‘Tens of billions extra’ for Aussie infra

The federal government has agreed to hand the states 15% of the value of asset sales if they agree to re-invest it in new infrastructure.

Australian federal government Treasurer Joe Hockey has announced a new scheme designed to get the country’s pipeline of infrastructure projects flowing.

The scheme involves the creation of an “asset recycling pool” whereby states will be handed 15 percent of the value of any asset sales if they agree to use the proceeds to invest in new infrastructure.

Hockey hailed the move as an “historic agreement” that would create tens of billions of new infrastructure across the country. “We need to fill an infrastructure hole in the economy and we need to do it fast,” he said.

The money will only be available until June 30 2016 to encourage state governments to act quickly – although money will be paid out over a five-year period in line with the expectation that some asset sales will take as long as that to come to fruition.
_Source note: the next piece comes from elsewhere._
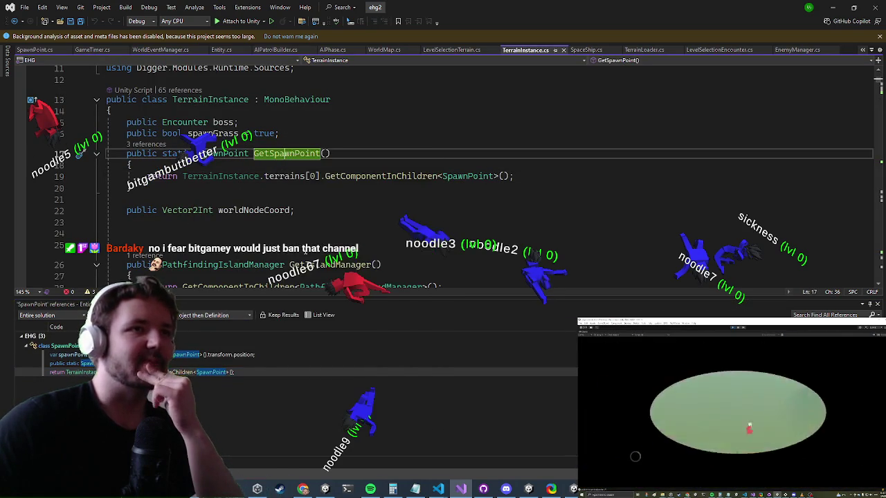
pyautogui.doubleClick(73, 371)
“This is a big step in the right direction, because it offers an opportunity to break the funding impasse and move beyond announcements and into actual project delivery,” said Brendan Lyon, chief executive of Infrastructure Partnerships Australia, in a statement issued by the Sydney-based lobbying body.

However, the move also caused some controversy – particularly among states which have already sold off most of their sellable assets and hence stand to benefit little if at all.

“We would certainly prefer that there had been some recognition that Victoria, and other states including South Australia, have done a lot of the heavy lifting when it comes to economic reform and asset recycling,” Victoria Treasurer Michael O’Brien told the Sydney Morning Herald.